Reverse planning in Microsoft Dynamics 365 Business Central lets you override the replenishment system directly in the planning journal. You are not locked to the replenishment system set on the stock keeping unit card or item card.
You can split a single demand into several supply lines. One planning line for 30 pieces can become a production order for 10, a purchase order for 5, and transfer orders for the rest.
You can transfer in the opposite direction of the normal flow. If an item normally moves from your production location to Copenhagen, you can pull it back from Copenhagen with a transfer order.
When you carry out a line with a combination that already exists in the reverse planning worksheet, Business Central asks whether you want to add to the existing line or create a new one. If you use combined shipment, multiple transfer lines for the same location merge into one transfer order.
How standard MRP planning determines supply
In standard MRP planning, when you run a planning worksheet or plan, the stock keeping unit card or the item card decides how an item is supplied. The replenishment system on the card determines whether the item is a purchase, production, transfer, or assembly item, and you get one supply method per item.
What reverse planning changes
Reverse planning lets you mix replenishment systems. You change the replenishment system directly in the journal, and you split lines so one demand becomes several supply lines. This gives you high flexibility to create orders manually while still starting from a calculated MRP suggestion.
Splitting a demand across production, purchase, and transfer
Here is a concrete example. You run a simple MRP calculation based on safety stock on your production location and get the items you need to supply. Look at item 1100. With the default setup, the suggestion is to supply 30 pieces. It is a forward-plan item set up as a production order.
In real life you might want to split that. Maybe you only have capacity to produce some of them, and you want to buy or transfer the rest.
Production: You set the production quantity to 10 pieces and start it immediately. If you check the “keep line after carry out” column, the line stays after you run carry out, and it creates a line in the reverse planning worksheet. When you carry out from the reverse planning worksheet and accept, it creates a production order, because the line is a production line.
Purchase: Back in the simple MRP journal, you change the quantity to buy another 5 pieces. If you have a stock keeping unit card with a vendor number on that location, the vendor number fills in automatically. You carry out actions, and it creates a purchase line for 5 pieces. Carrying out now produces two separate orders with two different supply channels.

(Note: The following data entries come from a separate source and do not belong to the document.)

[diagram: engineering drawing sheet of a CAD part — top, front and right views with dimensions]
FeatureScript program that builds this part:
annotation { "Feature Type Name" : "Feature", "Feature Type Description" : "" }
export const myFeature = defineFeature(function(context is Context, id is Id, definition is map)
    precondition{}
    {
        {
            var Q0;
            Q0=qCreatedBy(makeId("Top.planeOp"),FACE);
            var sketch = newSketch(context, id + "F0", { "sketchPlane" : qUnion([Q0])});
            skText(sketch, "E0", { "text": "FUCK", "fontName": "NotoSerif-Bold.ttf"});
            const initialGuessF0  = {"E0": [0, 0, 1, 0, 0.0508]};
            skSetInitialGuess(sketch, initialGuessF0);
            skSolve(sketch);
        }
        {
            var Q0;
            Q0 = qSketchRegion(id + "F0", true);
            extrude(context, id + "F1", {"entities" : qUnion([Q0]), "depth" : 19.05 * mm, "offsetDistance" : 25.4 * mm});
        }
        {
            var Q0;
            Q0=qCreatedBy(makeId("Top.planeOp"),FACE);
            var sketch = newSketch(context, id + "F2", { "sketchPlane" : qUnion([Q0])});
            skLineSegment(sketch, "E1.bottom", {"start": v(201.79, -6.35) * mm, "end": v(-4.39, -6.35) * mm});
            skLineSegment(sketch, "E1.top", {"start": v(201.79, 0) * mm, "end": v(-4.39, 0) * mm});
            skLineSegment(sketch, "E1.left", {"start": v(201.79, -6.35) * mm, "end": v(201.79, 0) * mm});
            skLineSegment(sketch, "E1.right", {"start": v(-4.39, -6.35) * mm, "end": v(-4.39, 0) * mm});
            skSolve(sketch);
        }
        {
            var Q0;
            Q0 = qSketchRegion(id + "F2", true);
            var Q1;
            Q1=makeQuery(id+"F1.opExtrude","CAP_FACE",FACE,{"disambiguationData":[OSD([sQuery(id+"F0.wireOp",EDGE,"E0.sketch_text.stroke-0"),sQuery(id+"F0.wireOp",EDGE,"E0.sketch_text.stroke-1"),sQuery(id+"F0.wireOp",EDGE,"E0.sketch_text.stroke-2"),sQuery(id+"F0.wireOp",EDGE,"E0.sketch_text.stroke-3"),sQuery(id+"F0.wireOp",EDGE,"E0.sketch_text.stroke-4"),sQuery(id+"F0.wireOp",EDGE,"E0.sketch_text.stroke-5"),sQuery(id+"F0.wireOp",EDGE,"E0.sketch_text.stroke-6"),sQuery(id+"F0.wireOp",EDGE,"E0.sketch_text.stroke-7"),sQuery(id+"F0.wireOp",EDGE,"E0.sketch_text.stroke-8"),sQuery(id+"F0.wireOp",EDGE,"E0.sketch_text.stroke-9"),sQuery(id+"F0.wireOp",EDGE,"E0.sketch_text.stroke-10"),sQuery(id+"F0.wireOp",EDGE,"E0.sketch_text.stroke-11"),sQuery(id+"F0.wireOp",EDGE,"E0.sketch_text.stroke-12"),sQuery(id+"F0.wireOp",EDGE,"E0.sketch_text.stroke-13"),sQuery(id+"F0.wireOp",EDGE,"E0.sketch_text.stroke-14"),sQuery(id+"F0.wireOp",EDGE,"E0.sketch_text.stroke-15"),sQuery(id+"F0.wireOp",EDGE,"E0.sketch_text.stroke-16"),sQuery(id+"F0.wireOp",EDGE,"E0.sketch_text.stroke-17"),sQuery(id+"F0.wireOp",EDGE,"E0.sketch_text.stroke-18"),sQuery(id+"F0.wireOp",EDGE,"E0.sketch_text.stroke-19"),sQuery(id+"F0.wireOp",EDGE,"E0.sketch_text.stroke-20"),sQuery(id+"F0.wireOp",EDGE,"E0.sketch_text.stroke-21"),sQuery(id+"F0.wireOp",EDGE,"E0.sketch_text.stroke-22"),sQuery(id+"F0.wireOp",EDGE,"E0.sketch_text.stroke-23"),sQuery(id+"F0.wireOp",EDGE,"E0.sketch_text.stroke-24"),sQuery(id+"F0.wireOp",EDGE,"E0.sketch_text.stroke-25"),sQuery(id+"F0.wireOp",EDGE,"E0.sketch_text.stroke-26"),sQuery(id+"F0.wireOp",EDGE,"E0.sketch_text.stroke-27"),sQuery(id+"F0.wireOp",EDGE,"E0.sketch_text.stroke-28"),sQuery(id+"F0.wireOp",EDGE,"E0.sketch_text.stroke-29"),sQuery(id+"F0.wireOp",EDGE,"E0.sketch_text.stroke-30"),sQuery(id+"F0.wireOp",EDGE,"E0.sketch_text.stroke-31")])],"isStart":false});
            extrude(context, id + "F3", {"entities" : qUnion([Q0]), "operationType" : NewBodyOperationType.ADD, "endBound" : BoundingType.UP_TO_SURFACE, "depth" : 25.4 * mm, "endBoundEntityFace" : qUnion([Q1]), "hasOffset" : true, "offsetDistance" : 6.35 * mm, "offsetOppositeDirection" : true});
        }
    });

Transfer: You can also transfer the item. The useful part is that you can transfer in the opposite direction of the normal flow. The item normally fills up from the production location to Copenhagen, but you can pull it back from Copenhagen with a transfer order. You set 7 pieces and carry out. The planning worksheet now shows three lines: a transfer order, a purchase order, and a production order.
You can transfer from other locations too. You could pull 2 pieces back from Hamburg instead of Copenhagen, with its own date.
Handling lines with the same combination
If you create another line with a combination that already exists in the reverse planning worksheet, Business Central reacts. Say you add 8 pieces to transfer back from Copenhagen on 8 May, but you already made a reverse planning worksheet line combining production and Copenhagen. When you carry out, the system sees the existing combination and asks whether you want to add to the existing line or create a new line.
The same applies if you produce again, or purchase again from the same vendor. Choose to add, and the quantity goes onto the existing line. Choose to create a new line, and you get a second line with the same combination but a different date.
In the example, you end up with two Copenhagen transfer lines with two different dates. With combined shipment, those two lines become one transfer order. The same logic lets you build one purchase order with several lines for the same item, each with different dates and quantities.
Why this flexibility matters
Reverse planning gives you a high degree of control over how supply orders are created manually. You start from a calculated MRP suggestion, then split, redirect, and combine the supply to match what is actually possible. You decide per line whether to produce, purchase, or transfer, and from which location, without changing the underlying item or stock keeping unit setup.
Q&A
Can I change the replenishment system without editing the item card?
Yes. With reverse planning you change the replenishment system directly in the planning journal. You are not bound by the replenishment system set on the stock keeping unit card or item card.
Can I supply a single demand with several different methods?
Yes. You can split one demand into multiple lines, for example producing 10 pieces, purchasing 5, and transferring 7, each becoming a separate order with its own supply channel.
Can I transfer an item in the opposite direction of its normal flow?
Yes. If an item normally moves from your production location to Copenhagen, reverse planning lets you create a transfer order that pulls it back from Copenhagen instead.
What happens when I create a line with a combination that already exists?
Business Central asks whether you want to add to the existing line or create a new line with the same combination. This applies to production, purchase from the same vendor, and transfers from the same location.
How do I keep a planning line after carry out?
Check the “keep line after carry out” column. The line stays in the journal after you run carry out and creates a corresponding line in the reverse planning worksheet.
Can several transfer lines for the same location become one order?
Yes. If you use combined shipment, multiple transfer lines for the same location merge into a single transfer order. The same applies to purchase lines on one purchase order with different dates and quantities.